The OBR's curious predictions

The Office for Budget Responsibility (OBR) recently published its predictions about how the cost of environmental levies might change over the next few years. The picture painted was somewhat less appalling than it might have been because, or so the OBR claims, renewables generators are going to be paying back into the Contracts for Difference (CfD) scheme at a steadily increasing rate.

The CfD scheme essentially gives generators a fixed price for power. If market prices are below the agreed “strike price” they get a subsidy for the difference, but if they are above it, they have to pay the difference back into the scheme. In five years’ time they will allegedly be handing back nearly £4 billion per year.

However, the forecast of a steadily increasing repayment involves some remarkable assumptions about the future. Let me explain why.

The pattern of steadily increasing repayments predicted by the OBR must be due either to increasing volume – in other words, an increasing capacity of generation operating in the CfD scheme – or to market prices rising further and further above strike prices.

A moment’s reflection shows that increasing volume cannot be the explanation. A generator will only sign up for the CfD scheme if market prices are low and are expected to remain low. Otherwise, they will not sign up. This is precisely what we have seen since the start of the energy crisis. With high market prices readily available, almost no new capacity has become operational inside the scheme. That’s because doing so would probably involve handing cash over to consumers, and what business likes to do that?

Could the OBR be thinking that lots of generators will sign up for the scheme as the result of a fall in market prices? No, because if prices are low then the scheme will be paying out subsidies. A fall in prices followed by a rise? That doesn’t work either, because it doesn’t equate with the OBR’s prediction of steadily increasing repayments.

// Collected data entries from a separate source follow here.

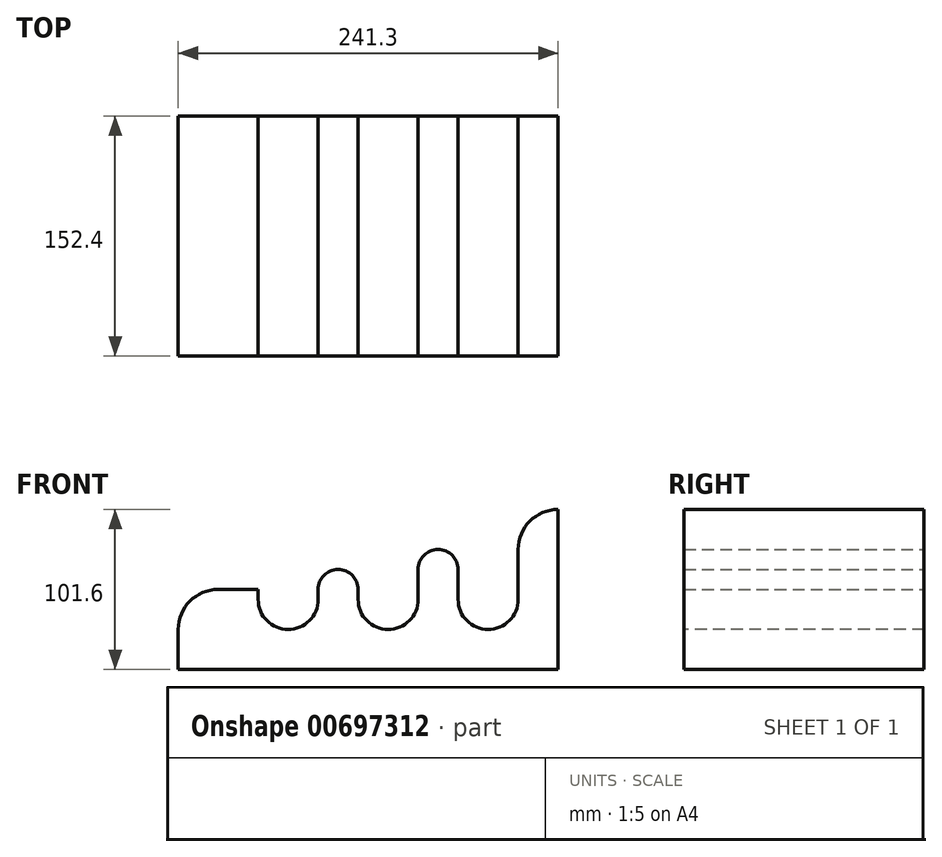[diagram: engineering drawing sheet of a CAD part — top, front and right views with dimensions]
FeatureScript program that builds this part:
annotation { "Feature Type Name" : "Feature", "Feature Type Description" : "" }
export const myFeature = defineFeature(function(context is Context, id is Id, definition is map)
    precondition{}
    {
        {
            var Q0;
            Q0=qCreatedBy(makeId("Front.planeOp"),FACE);
            var sketch = newSketch(context, id + "F0", { "sketchPlane" : qUnion([Q0])});
            skLineSegment(sketch, "E0.bottom", {"start": v(-172.92, 215.9) * mm, "end": v(-147.52, 215.9) * mm});
            skLineSegment(sketch, "E0.top", {"start": v(-172.92, 0) * mm, "end": v(-147.52, 0) * mm});
            skLineSegment(sketch, "E0.left", {"start": v(-172.92, 190.5) * mm, "end": v(-172.92, 152.4) * mm});
            skLineSegment(sketch, "E0.right", {"start": v(-147.52, 215.9) * mm, "end": v(-147.52, 0) * mm});
            skLineSegment(sketch, "E1.bottom", {"start": v(-147.52, 215.9) * mm, "end": v(-249.12, 215.9) * mm});
            skLineSegment(sketch, "E1.top", {"start": v(-172.92, 190.5) * mm, "end": v(-249.12, 190.5) * mm});
            skLineSegment(sketch, "E1.left", {"start": v(-147.52, 215.9) * mm, "end": v(-147.52, 190.5) * mm});
            skLineSegment(sketch, "E1.right", {"start": v(-249.12, 215.9) * mm, "end": v(-249.12, 190.5) * mm});
            skLineSegment(sketch, "E2.bottom", {"start": v(-172.92, 152.4) * mm, "end": v(-223.72, 152.4) * mm});
            skLineSegment(sketch, "E2.top", {"start": v(-172.92, 127) * mm, "end": v(-223.72, 127) * mm});
            skLineSegment(sketch, "E2.left", {"start": v(-147.52, 152.4) * mm, "end": v(-147.52, 127) * mm});
            skLineSegment(sketch, "E2.right", {"start": v(-223.72, 152.4) * mm, "end": v(-223.72, 127) * mm});
            skLineSegment(sketch, "E3.bottom", {"start": v(-172.92, 88.9) * mm, "end": v(-211.02, 88.9) * mm});
            skLineSegment(sketch, "E3.top", {"start": v(-172.92, 63.5) * mm, "end": v(-211.02, 63.5) * mm});
            skLineSegment(sketch, "E3.left", {"start": v(-147.52, 88.9) * mm, "end": v(-147.52, 63.5) * mm});
            skLineSegment(sketch, "E3.right", {"start": v(-211.02, 88.9) * mm, "end": v(-211.02, 63.5) * mm});
            skLineSegment(sketch, "E4.trimOffspring", {"start": v(-172.92, 63.5) * mm, "end": v(-172.92, 0) * mm});
            skLineSegment(sketch, "E5.trimOffspring", {"start": v(-172.92, 127) * mm, "end": v(-172.92, 88.9) * mm});
            skLineSegment(sketch, "E6.left", {"start": v(-172.92, 0) * mm, "end": v(-172.92, 25.4) * mm});
            skLineSegment(sketch, "E7.bottom", {"start": v(-172.92, 0) * mm, "end": v(-198.32, 0) * mm});
            skLineSegment(sketch, "E7.top", {"start": v(-172.92, 25.4) * mm, "end": v(-198.32, 25.4) * mm});
            skLineSegment(sketch, "E7.right", {"start": v(-198.32, 0) * mm, "end": v(-198.32, 25.4) * mm});
            skPoint(sketch, "E8.oppositeSnap0", {"position": v(-160.22, 0) * mm});
            skLineSegment(sketch, "E8.bottom", {"start": v(-147.52, 0) * mm, "end": v(-160.22, 0) * mm});
            skLineSegment(sketch, "E8.top", {"start": v(-147.52, -25.4) * mm, "end": v(-160.22, -25.4) * mm});
            skLineSegment(sketch, "E8.left", {"start": v(-147.52, 0) * mm, "end": v(-147.52, -25.4) * mm});
            skLineSegment(sketch, "E8.right", {"start": v(-160.22, 0) * mm, "end": v(-160.22, -25.4) * mm});
            skSolve(sketch);
        }
        {
            var Q0;
            Q0=qSketchRegion(id+"F0",true);
            extrude(context, id + "F1", {"entities" : qUnion([Q0]), "depth" : 152.4 * mm, "offsetDistance" : 25.4 * mm});
        }
        {
            var Q0;
            Q0=makeQuery(id+"F1.opExtrude","SWEPT_FACE",FACE,{"disambiguationData":[OSD([sQuery(id+"F0.wireOp",EDGE,"E8.right")])]});
            var sketch = newSketch(context, id + "F2", { "sketchPlane" : qUnion([Q0])});
            skLineSegment(sketch, "E9.bottom", {"start": v(0, 0) * mm, "end": v(152.4, 0) * mm});
            skLineSegment(sketch, "E9.top", {"start": v(0, -25.4) * mm, "end": v(152.4, -25.4) * mm});
            skLineSegment(sketch, "E9.left", {"start": v(0, 0) * mm, "end": v(0, -25.4) * mm});
            skLineSegment(sketch, "E9.right", {"start": v(152.4, 0) * mm, "end": v(152.4, -25.4) * mm});
            skSolve(sketch);
        }
        {
            var Q0;
            Q0=qSketchRegion(id+"F2",true);
            extrude(context, id + "F3", {"entities" : qUnion([Q0]), "operationType" : NewBodyOperationType.ADD, "depth" : 38.1 * mm, "offsetDistance" : 25.4 * mm});
        }
        {
            var Q0;
            Q0=makeQuery(id+"F3.opExtrude","CAP_EDGE",EDGE,{"disambiguationData":[OSD([sQuery(id+"F2.wireOp",EDGE,"E9.top")])],"isStart":false});
            fillet(context, id + "F4", {"entities" : qUnion([Q0]), "radius" : 25.4 * mm, "tangentPropagation" : true, "allowEdgeOverflow" : false});
        }
        {
            var Q0;
            Q0=makeQuery(id+"F3.boolean.opBoolean","MERGE",FACE,{"derivedFrom":[makeQuery(id+"F1.opExtrude","CAP_FACE",FACE,{"disambiguationData":[OSD([sQuery(id+"F0.wireOp",EDGE,"E0.top"),sQuery(id+"F0.wireOp",EDGE,"E0.left"),sQuery(id+"F0.wireOp",EDGE,"E0.right"),sQuery(id+"F0.wireOp",EDGE,"E1.bottom"),sQuery(id+"F0.wireOp",EDGE,"E1.top"),sQuery(id+"F0.wireOp",EDGE,"E1.left"),sQuery(id+"F0.wireOp",EDGE,"E1.right"),sQuery(id+"F0.wireOp",EDGE,"E2.bottom"),sQuery(id+"F0.wireOp",EDGE,"E2.top"),sQuery(id+"F0.wireOp",EDGE,"E2.left"),sQuery(id+"F0.wireOp",EDGE,"E2.right"),sQuery(id+"F0.wireOp",EDGE,"E3.bottom"),sQuery(id+"F0.wireOp",EDGE,"E3.top"),sQuery(id+"F0.wireOp",EDGE,"E3.left"),sQuery(id+"F0.wireOp",EDGE,"E3.right"),sQuery(id+"F0.wireOp",EDGE,"E4.trimOffspring"),sQuery(id+"F0.wireOp",EDGE,"E5.trimOffspring"),sQuery(id+"F0.wireOp",EDGE,"E7.bottom"),sQuery(id+"F0.wireOp",EDGE,"E7.top"),sQuery(id+"F0.wireOp",EDGE,"E7.right"),sQuery(id+"F0.wireOp",EDGE,"E8.top"),sQuery(id+"F0.wireOp",EDGE,"E8.left"),sQuery(id+"F0.wireOp",EDGE,"E8.right")])],"isStart":false}),makeQuery(id+"F3.opExtrude","SWEPT_FACE",FACE,{"disambiguationData":[OSD([sQuery(id+"F2.wireOp",EDGE,"E9.right")])]})]});
            var sketch = newSketch(context, id + "F5", { "sketchPlane" : qUnion([Q0])});
            skLineSegment(sketch, "E10.bottom", {"start": v(-249.12, 215.9) * mm, "end": v(-147.52, 215.9) * mm});
            skLineSegment(sketch, "E10.top", {"start": v(-211.02, 254) * mm, "end": v(-147.52, 254) * mm});
            skLineSegment(sketch, "E10.left", {"start": v(-249.12, 215.9) * mm, "end": v(-249.12, 215.9) * mm});
            skLineSegment(sketch, "E10.right", {"start": v(-147.52, 215.9) * mm, "end": v(-147.52, 254) * mm});
            skPoint(sketch, "E11.visualSharp", {"position": v(-249.12, 254) * mm});
            skArc(sketch, "E11.filletArc", {"start": v(-211.02, 254) * mm, "mid": v(-237.96, 242.84) * mm, "end": v(-249.12, 215.9) * mm});
            skSolve(sketch);
        }
        {
            var Q0;
            Q0=makeQuery(id+"F5.imprint","IMPRINT",FACE,{"disambiguationData":[TD([[makeQuery(id+"F5.imprint","IMPRINT",EDGE,{"derivedFrom":sQuery(id+"F5.wireOp",EDGE,"E10.bottom")}),-1.0]])]});
            extrude(context, id + "F6", {"entities" : qUnion([Q0]), "operationType" : NewBodyOperationType.ADD, "oppositeDirection" : true, "depth" : 151.9 * mm, "offsetDistance" : 25.4 * mm});
        }
        {
            var Q0;
            Q0=makeQuery(id+"F1.opExtrude","SWEPT_EDGE",EDGE,{"disambiguationData":[OSD([sQuery(id+"F0.wireOp",EDGE,"E3.bottom"),sQuery(id+"F0.wireOp",EDGE,"E5.trimOffspring")])]});
            fillet(context, id + "F7", {"entities" : qUnion([Q0]), "radius" : 19.05 * mm, "tangentPropagation" : true, "allowEdgeOverflow" : false});
        }
        {
            var Q0;
            Q0=makeQuery(id+"F1.opExtrude","SWEPT_EDGE",EDGE,{"disambiguationData":[OSD([sQuery(id+"F0.wireOp",EDGE,"E0.left"),sQuery(id+"F0.wireOp",EDGE,"E1.top")])]});
            var Q1;
            Q1=makeQuery(id+"F1.opExtrude","SWEPT_EDGE",EDGE,{"disambiguationData":[OSD([sQuery(id+"F0.wireOp",EDGE,"E2.top"),sQuery(id+"F0.wireOp",EDGE,"E5.trimOffspring")])]});
            fillet(context, id + "F8", {"entities" : qUnion([Q0, Q1]), "radius" : 19.05 * mm, "tangentPropagation" : true, "allowEdgeOverflow" : false});
        }
        {
            var Q0;
            Q0=makeQuery(id+"F1.opExtrude","SWEPT_EDGE",EDGE,{"disambiguationData":[OSD([sQuery(id+"F0.wireOp",EDGE,"E0.left"),sQuery(id+"F0.wireOp",EDGE,"E2.bottom")])]});
            var Q1;
            Q1=makeQuery(id+"F1.opExtrude","SWEPT_EDGE",EDGE,{"disambiguationData":[OSD([sQuery(id+"F0.wireOp",EDGE,"E4.trimOffspring"),sQuery(id+"F0.wireOp",EDGE,"E7.top"),sQuery(id+"F0.wireOp",EDGE,"E6.left")])]});
            var Q2;
            Q2=makeQuery(id+"F1.opExtrude","SWEPT_EDGE",EDGE,{"disambiguationData":[OSD([sQuery(id+"F0.wireOp",EDGE,"E3.top"),sQuery(id+"F0.wireOp",EDGE,"E4.trimOffspring")])]});
            fillet(context, id + "F9", {"entities" : qUnion([Q0, Q1, Q2]), "radius" : 19.05 * mm, "tangentPropagation" : true, "allowEdgeOverflow" : false});
        }
        {
            var Q0;
            Q0=makeQuery(id+"F1.opExtrude","SWEPT_EDGE",EDGE,{"disambiguationData":[OSD([sQuery(id+"F0.wireOp",EDGE,"E2.bottom"),sQuery(id+"F0.wireOp",EDGE,"E2.right")])]});
            var Q1;
            Q1=makeQuery(id+"F1.opExtrude","SWEPT_EDGE",EDGE,{"disambiguationData":[OSD([sQuery(id+"F0.wireOp",EDGE,"E2.top"),sQuery(id+"F0.wireOp",EDGE,"E2.right")])]});
            var Q2;
            Q2=makeQuery(id+"F1.opExtrude","SWEPT_EDGE",EDGE,{"disambiguationData":[OSD([sQuery(id+"F0.wireOp",EDGE,"E3.bottom"),sQuery(id+"F0.wireOp",EDGE,"E3.right")])]});
            var Q3;
            Q3=makeQuery(id+"F1.opExtrude","SWEPT_EDGE",EDGE,{"disambiguationData":[OSD([sQuery(id+"F0.wireOp",EDGE,"E3.top"),sQuery(id+"F0.wireOp",EDGE,"E3.right")])]});
            fillet(context, id + "F10", {"entities" : qUnion([Q0, Q1, Q2, Q3]), "radius" : 12.7 * mm, "tangentPropagation" : true, "allowEdgeOverflow" : false});
        }
        {
            var Q0;
            Q0=makeQuery(id+"F1.opExtrude","SWEPT_EDGE",EDGE,{"disambiguationData":[OSD([sQuery(id+"F0.wireOp",EDGE,"E1.top"),sQuery(id+"F0.wireOp",EDGE,"E1.right")])]});
            fillet(context, id + "F11", {"entities" : qUnion([Q0]), "radius" : 25.4 * mm, "tangentPropagation" : true, "allowEdgeOverflow" : false});
        }
        {
            var Q0;
            Q0=makeQuery(id+"F1.opExtrude","SWEPT_BODY",BODY,{"disambiguationData":[OSD([sQuery(id+"F0.wireOp",EDGE,"E0.top"),sQuery(id+"F0.wireOp",EDGE,"E0.left"),sQuery(id+"F0.wireOp",EDGE,"E0.right"),sQuery(id+"F0.wireOp",EDGE,"E1.bottom"),sQuery(id+"F0.wireOp",EDGE,"E1.top"),sQuery(id+"F0.wireOp",EDGE,"E1.left"),sQuery(id+"F0.wireOp",EDGE,"E1.right"),sQuery(id+"F0.wireOp",EDGE,"E2.bottom"),sQuery(id+"F0.wireOp",EDGE,"E2.top"),sQuery(id+"F0.wireOp",EDGE,"E2.left"),sQuery(id+"F0.wireOp",EDGE,"E2.right"),sQuery(id+"F0.wireOp",EDGE,"E3.bottom"),sQuery(id+"F0.wireOp",EDGE,"E3.top"),sQuery(id+"F0.wireOp",EDGE,"E3.left"),sQuery(id+"F0.wireOp",EDGE,"E3.right"),sQuery(id+"F0.wireOp",EDGE,"E4.trimOffspring"),sQuery(id+"F0.wireOp",EDGE,"E5.trimOffspring"),sQuery(id+"F0.wireOp",EDGE,"E7.bottom"),sQuery(id+"F0.wireOp",EDGE,"E7.top"),sQuery(id+"F0.wireOp",EDGE,"E7.right"),sQuery(id+"F0.wireOp",EDGE,"E8.top"),sQuery(id+"F0.wireOp",EDGE,"E8.left"),sQuery(id+"F0.wireOp",EDGE,"E8.right")])]});
            var Q1;
            Q1=makeQuery(id+"F1.opExtrude","SWEPT_EDGE",EDGE,{"disambiguationData":[OSD([sQuery(id+"F0.wireOp",EDGE,"E8.top"),sQuery(id+"F0.wireOp",EDGE,"E8.left")])]});
            transform(context, id + "F12", {"entities" : qUnion([Q0]), "transformType" : TransformType.ROTATION, "transformAxis" : qUnion([Q1]), "angle" : 90 * degree, "makeCopy" : false});
        }
    });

With market prices high, and expected to go higher, it is therefore extraordinarily unlikely that any further capacity will be added to the scheme. The OBR must therefore be basing their prediction on an expectation of rising market prices for those generators who are already signed up.

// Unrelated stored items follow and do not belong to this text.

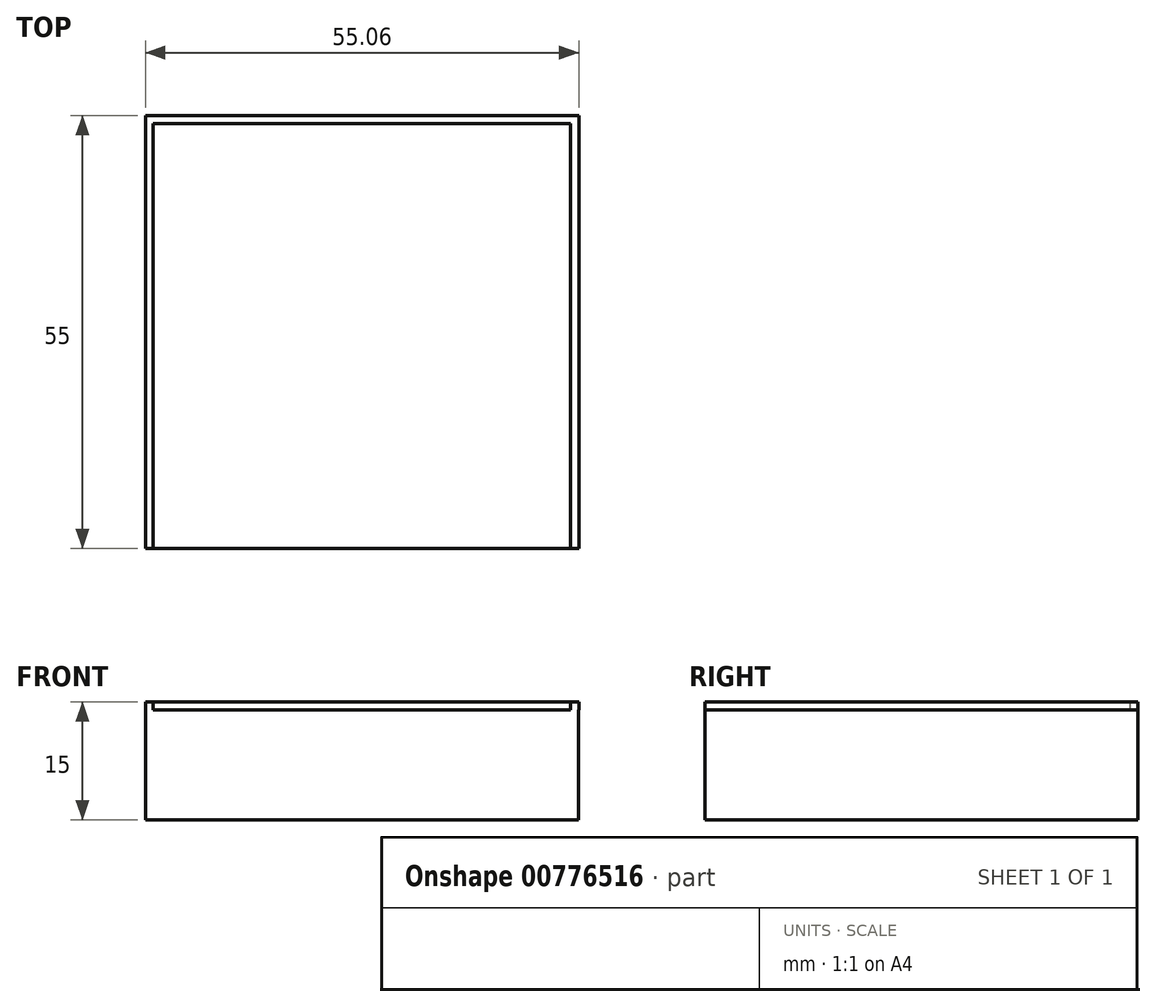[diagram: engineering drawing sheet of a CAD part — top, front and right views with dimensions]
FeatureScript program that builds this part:
annotation { "Feature Type Name" : "Feature", "Feature Type Description" : "" }
export const myFeature = defineFeature(function(context is Context, id is Id, definition is map)
    precondition{}
    {
        {
            var Q0;
            Q0=qCreatedBy(makeId("Top.planeOp"),FACE);
            var sketch = newSketch(context, id + "F0", { "sketchPlane" : qUnion([Q0])});
            skLineSegment(sketch, "E0.bottom", {"start": v(0, 0) * mm, "end": v(55, 0) * mm});
            skLineSegment(sketch, "E0.top", {"start": v(0, -55) * mm, "end": v(55, -55) * mm});
            skLineSegment(sketch, "E0.left", {"start": v(0, 0) * mm, "end": v(0, -55) * mm});
            skLineSegment(sketch, "E0.right", {"start": v(55, 0) * mm, "end": v(55, -55) * mm});
            skSolve(sketch);
        }
        {
            var Q0;
            Q0=makeQuery(id+"F0.imprint","IMPRINT",FACE,{"disambiguationData":[TD([[makeQuery(id+"F0.imprint","IMPRINT",EDGE,{"derivedFrom":sQuery(id+"F0.wireOp",EDGE,"E0.bottom")}),-1.0]])]});
            var sketch = newSketch(context, id + "F1", { "sketchPlane" : qUnion([Q0])});
            skLineSegment(sketch, "E1.0", {"start": v(54, -1) * mm, "end": v(54, -55) * mm});
            skLineSegment(sketch, "E1.1", {"start": v(1, -1) * mm, "end": v(54, -1) * mm});
            skLineSegment(sketch, "E1.2", {"start": v(1, -1) * mm, "end": v(1, -55) * mm});
            skLineSegment(sketch, "E2", {"start": v(1, -55) * mm, "end": v(0, -55) * mm});
            skLineSegment(sketch, "E3", {"start": v(0, -55) * mm, "end": v(0, 0) * mm});
            skLineSegment(sketch, "E4", {"start": v(0, 0) * mm, "end": v(55.06, 0) * mm});
            skLineSegment(sketch, "E5", {"start": v(55.06, 0) * mm, "end": v(55.06, -55) * mm});
            skLineSegment(sketch, "E6", {"start": v(54, -55) * mm, "end": v(55.06, -55) * mm});
            skSolve(sketch);
        }
        {
            var Q0;
            Q0 = qSketchRegion(id + "F1", true);
            extrude(context, id + "F2", {"entities" : qUnion([Q0]), "depth" : 1 * mm, "offsetDistance" : 25 * mm});
        }
        {
            var Q0;
            Q0 = qSketchRegion(id + "F0", true);
            extrude(context, id + "F3", {"entities" : qUnion([Q0]), "operationType" : NewBodyOperationType.ADD, "oppositeDirection" : true, "depth" : 14 * mm, "offsetDistance" : 25 * mm});
        }
    });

But how high would those prices have to go to explain to get to the £3.8 billion figure for 2027/28? If no capacity is added to the fleet in the next six years – as seems likely – then we can assume that it will be generating the same amount of electricity in 2027/28 as it did in 2022. We can also make a guesstimate that strike prices will increase by about 25% over the same period, roughly the same has they have done over the last five years. If those figures are correct, then the OBR’s figure of a £3.8 billion payback in 2027/28 requires market prices to average over £500/MWh, more than twice what they were during the energy crisis last year.

Of course there is a third explanation for the OBR’s numbers, which is that they are entirely baseless – a work of fiction designed to make the burden of green levies look a little less appalling than it otherwise would. But the Westminster machine would never do something so deceptive…would they?

Andrew Montford

The author is the director of Net Zero Watch.